Talk Description
Institution: Department of Transport and Main Roads, WSP Australia - Queensland, Australia
A Cooperative-Intelligent Transport Systems (C-ITS) central station is a critical technology component to enable a deployed C-ITS ecosystem. It acts as an information broker, facilitating the exchange of C-ITS messages with equipped vehicles, infrastructure, and other centres to enable various safety use cases that benefit both road users and authorities. These use cases can improve safety, efficiency, and sustainability, such as advanced red-light warnings, speed advice and road works alerts.

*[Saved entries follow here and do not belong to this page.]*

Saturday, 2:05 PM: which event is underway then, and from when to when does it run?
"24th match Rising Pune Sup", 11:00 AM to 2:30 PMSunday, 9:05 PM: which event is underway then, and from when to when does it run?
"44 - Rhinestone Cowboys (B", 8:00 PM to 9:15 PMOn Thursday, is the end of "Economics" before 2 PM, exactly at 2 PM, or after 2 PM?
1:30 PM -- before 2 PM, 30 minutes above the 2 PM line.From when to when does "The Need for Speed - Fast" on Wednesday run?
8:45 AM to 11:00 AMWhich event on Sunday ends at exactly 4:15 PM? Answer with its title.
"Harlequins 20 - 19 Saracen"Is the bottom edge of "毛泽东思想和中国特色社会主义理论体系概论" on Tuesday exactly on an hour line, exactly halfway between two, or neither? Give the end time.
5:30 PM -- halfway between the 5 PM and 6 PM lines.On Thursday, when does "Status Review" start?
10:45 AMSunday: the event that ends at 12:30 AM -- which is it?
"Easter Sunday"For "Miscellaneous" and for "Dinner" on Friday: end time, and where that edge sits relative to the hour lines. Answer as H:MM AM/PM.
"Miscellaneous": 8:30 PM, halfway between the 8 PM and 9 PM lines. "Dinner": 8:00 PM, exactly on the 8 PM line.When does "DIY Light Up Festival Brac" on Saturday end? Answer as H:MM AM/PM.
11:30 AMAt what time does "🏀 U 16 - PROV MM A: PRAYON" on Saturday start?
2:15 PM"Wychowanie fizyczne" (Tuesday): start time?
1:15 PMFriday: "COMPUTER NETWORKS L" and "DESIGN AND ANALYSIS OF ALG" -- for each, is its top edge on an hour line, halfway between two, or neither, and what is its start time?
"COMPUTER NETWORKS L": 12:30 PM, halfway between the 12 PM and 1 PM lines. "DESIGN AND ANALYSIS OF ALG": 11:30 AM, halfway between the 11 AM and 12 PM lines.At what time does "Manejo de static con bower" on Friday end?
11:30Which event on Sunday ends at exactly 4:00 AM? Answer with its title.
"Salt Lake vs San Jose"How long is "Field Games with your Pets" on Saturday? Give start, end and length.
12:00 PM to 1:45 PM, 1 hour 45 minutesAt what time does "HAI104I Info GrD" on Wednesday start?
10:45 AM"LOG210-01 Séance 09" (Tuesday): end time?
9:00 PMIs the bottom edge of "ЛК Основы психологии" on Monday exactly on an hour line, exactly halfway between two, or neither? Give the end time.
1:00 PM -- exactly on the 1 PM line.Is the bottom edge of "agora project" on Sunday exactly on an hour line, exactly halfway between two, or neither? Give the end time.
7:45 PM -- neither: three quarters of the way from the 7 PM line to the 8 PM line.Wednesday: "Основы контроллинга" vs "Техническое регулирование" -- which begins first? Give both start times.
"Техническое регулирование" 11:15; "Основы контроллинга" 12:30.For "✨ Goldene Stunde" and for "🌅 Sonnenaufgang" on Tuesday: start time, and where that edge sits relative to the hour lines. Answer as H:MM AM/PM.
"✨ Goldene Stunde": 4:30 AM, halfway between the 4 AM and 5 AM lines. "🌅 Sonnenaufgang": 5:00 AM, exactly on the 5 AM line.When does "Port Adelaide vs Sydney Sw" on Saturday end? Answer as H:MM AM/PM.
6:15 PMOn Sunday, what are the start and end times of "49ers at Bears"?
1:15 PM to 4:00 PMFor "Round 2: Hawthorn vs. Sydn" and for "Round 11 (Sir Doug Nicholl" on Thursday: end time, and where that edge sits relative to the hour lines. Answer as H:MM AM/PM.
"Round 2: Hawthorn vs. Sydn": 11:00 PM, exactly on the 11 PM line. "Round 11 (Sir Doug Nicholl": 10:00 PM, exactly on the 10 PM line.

The Department of Transport and Main Roads (TMR) developed a bespoke, secure, Central Facility for its Ipswich Connected Vehicle Pilot (ICVP), which supported safety use cases by sharing European standards compliant messages. Through its development, the scope expanded, and the product evolved, to include data ingestion, message creation and visualisation, monitoring and reporting, networking, device configuration and management, and system maintenance. It is currently used in cross-jurisdictional efforts towards national harmonisation (expanding coverage for use by other jurisdictions), as well as for aligning with international standards, sourcing data improvement, and the delivery, operation, and maintenance of C-ITS infrastructure. Additionally, the Central Facility is flexible enough to support future standards, data sources, and national alignment, such as centre-to-centre communication and national access points.
This presentation will detail the Central Facility's journey from a pilot enabler tool to a flexible C-ITS platform ready to support cross-jurisdictional trials and deployments. It will describe the enhancements made to the infrastructure, the benefits of the Central Facility, and the potential for its use in future C-ITS deployments across Australia.